Crane published Ibérica, a Spanish-language review, with her partner, Victoria Kent, from 1954 to 1974. Ibérica featured news for the expatriate Spanish community in the United States. Kent was a prominent member of the Spanish Republican party, opposed to Franco. Many prominent writers, including Salvador Madariaga, contributed to Ibérica.

Following her mother's death in 1972, Crane and Kent lived together in Woods Hole, Massachusetts, and Redding, Connecticut. Crane was the executor of Marianne Moore's estate after her death in 1972.

Crane lived for years in an 18-room apartment on the fourth floor of the 820 Fifth Avenue building, a luxury cooperative in Manhattan, New York City.
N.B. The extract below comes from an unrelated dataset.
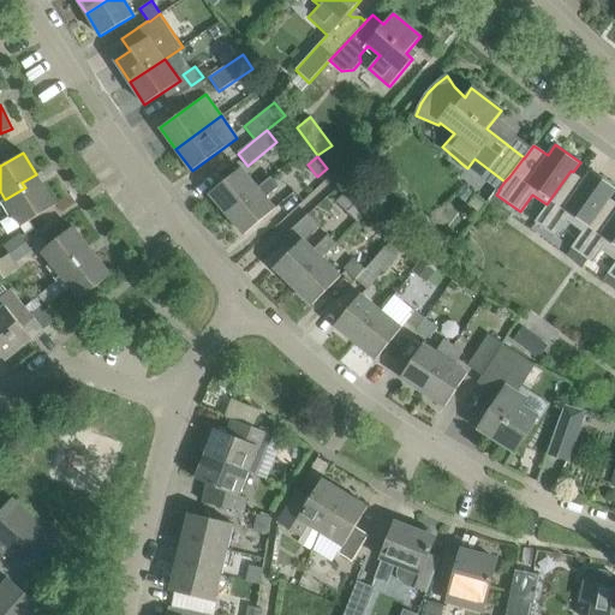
[(210,193),(227,214),(257,189),(257,187),(240,168),(210,193)]
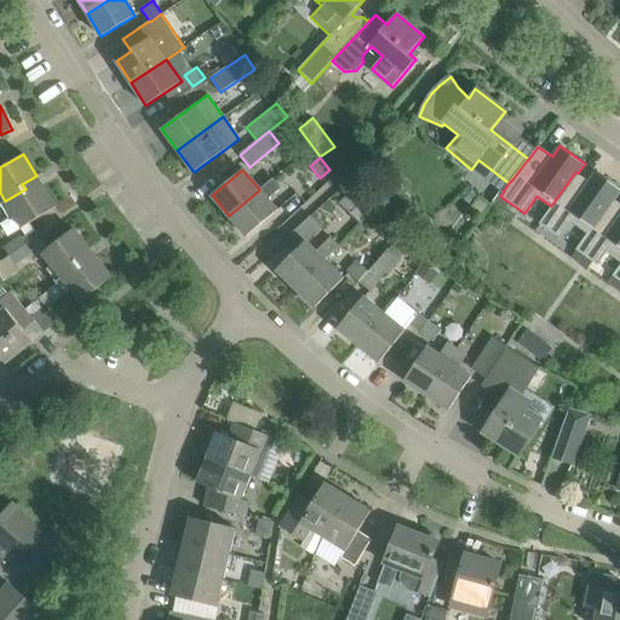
[(589,182),(578,173),(575,172),(551,206),(539,224),(561,239),(573,222),(589,233),(612,199),(614,200),(619,191),(619,189),(596,172),(589,182)]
Located at the northeast corner of East 63rd Street on the Upper East Side, the 12 story limestone-clad was designed in the neo-Italian Renaissance palazzo style by Starrett & van Vleck, and was built by Fred T. Ley in 1916. The fourth floor is one of only a few units in the building which have changed hands multiple times in the last 10 or 20 years. After Crane’s death in 1997, the apartment was sold to Tommy Hilfiger for around $10,000,000.

Crane and Kent are buried alongside each other at Umpawaug Cemetery, Redding, Connecticut.